I would like to use Haproxy as a frontend for my application which doesn’t do any authentication by itself. A user would log into Grafana using OAuth and the Forward OAuth Identity feature should pass on the user’s OAuth to Haproxy.
These are the id_token fields I receive on Grafana from my Ping Identity SSO platform.
{
"sub": "myuser",
"aud": "grafana-oauth2",
"jti": "xxxxxxxxxxxxxxxxxxxxxx",
"iss": "https://foo.com",
"iat": 1606876939,
"exp": 1606877239,
"auth_time": 1606876918,
"firstName": "John",
"lastName": "Doe",
"emailAddress": "john@foo.com",
"firmId": "xxxx",
"loginType": "100",
"given_name": "John",
"family_name": "Doe",
"uuid": "1234567"
}
On Haproxy, after decoding the received JWT token using https://github.com/haproxytech/haproxy-lua-jwt (confirmed with https://jwt.io), I get the following fields. At the same time the signature in the forwarded JWT token doesn’t match it’s header and payload and the Lua script throws a Signature not valid. exception.

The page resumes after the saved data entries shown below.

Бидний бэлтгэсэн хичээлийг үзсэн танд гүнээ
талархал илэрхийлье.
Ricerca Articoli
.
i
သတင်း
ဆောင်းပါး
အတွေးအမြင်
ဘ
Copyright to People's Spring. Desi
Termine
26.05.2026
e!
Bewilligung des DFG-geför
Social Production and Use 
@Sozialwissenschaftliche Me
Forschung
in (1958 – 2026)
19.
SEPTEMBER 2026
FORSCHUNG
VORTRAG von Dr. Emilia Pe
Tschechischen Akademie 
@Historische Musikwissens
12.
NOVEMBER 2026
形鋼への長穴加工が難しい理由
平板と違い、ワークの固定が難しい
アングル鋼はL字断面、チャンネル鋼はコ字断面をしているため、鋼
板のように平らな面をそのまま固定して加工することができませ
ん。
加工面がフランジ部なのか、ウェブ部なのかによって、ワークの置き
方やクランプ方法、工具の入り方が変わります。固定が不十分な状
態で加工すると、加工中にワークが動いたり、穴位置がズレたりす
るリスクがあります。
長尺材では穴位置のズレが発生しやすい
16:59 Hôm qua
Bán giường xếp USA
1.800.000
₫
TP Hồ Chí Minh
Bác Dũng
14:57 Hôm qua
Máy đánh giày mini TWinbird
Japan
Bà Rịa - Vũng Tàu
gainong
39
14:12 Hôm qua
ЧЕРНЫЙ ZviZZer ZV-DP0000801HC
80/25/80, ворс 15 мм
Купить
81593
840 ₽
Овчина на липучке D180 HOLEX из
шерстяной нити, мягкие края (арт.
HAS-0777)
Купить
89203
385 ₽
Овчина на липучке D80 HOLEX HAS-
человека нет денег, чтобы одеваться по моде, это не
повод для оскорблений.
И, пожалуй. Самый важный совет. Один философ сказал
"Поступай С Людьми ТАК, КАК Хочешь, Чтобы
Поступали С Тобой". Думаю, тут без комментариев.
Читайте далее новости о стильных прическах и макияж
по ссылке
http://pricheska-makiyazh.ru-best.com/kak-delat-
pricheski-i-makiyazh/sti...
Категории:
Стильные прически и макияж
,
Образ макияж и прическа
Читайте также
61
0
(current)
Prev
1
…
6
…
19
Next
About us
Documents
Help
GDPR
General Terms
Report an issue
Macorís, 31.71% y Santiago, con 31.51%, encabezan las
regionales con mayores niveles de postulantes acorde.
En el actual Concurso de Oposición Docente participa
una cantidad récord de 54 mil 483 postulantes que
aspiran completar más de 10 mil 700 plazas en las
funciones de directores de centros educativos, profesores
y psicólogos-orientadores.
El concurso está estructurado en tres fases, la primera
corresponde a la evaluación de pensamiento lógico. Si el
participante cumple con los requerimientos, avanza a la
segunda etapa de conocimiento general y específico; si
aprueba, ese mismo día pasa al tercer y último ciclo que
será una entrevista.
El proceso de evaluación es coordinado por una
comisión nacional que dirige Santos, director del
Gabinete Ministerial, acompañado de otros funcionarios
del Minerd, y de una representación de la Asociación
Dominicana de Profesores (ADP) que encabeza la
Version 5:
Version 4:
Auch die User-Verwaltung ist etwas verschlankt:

Decoded JWT header: { ["pi.atm"] = qoof,["alg"] = RS256,["kid"] = someCert,}
Decoded JWT payload: { ["exp"] = 1606963038,["username"] = myuser,["scope"] = { [1] = openid,[2] = profile,[3] = email,} ,["accesslevels"] = NO_ACCESS_DATA,["client_id"] = grafana-oauth2,["employeeid"] = 1234567,["sessionId"] = xxxxxxxxxxxxxxxxxxxxxxxxxxxxxxxx-xxxxx-x,}
Why are the forwarded fields different between what I received from the SSO platform and what is forwarded from Grafana to Haproxy? How can I forward the original fields from Grafana to Haproxy?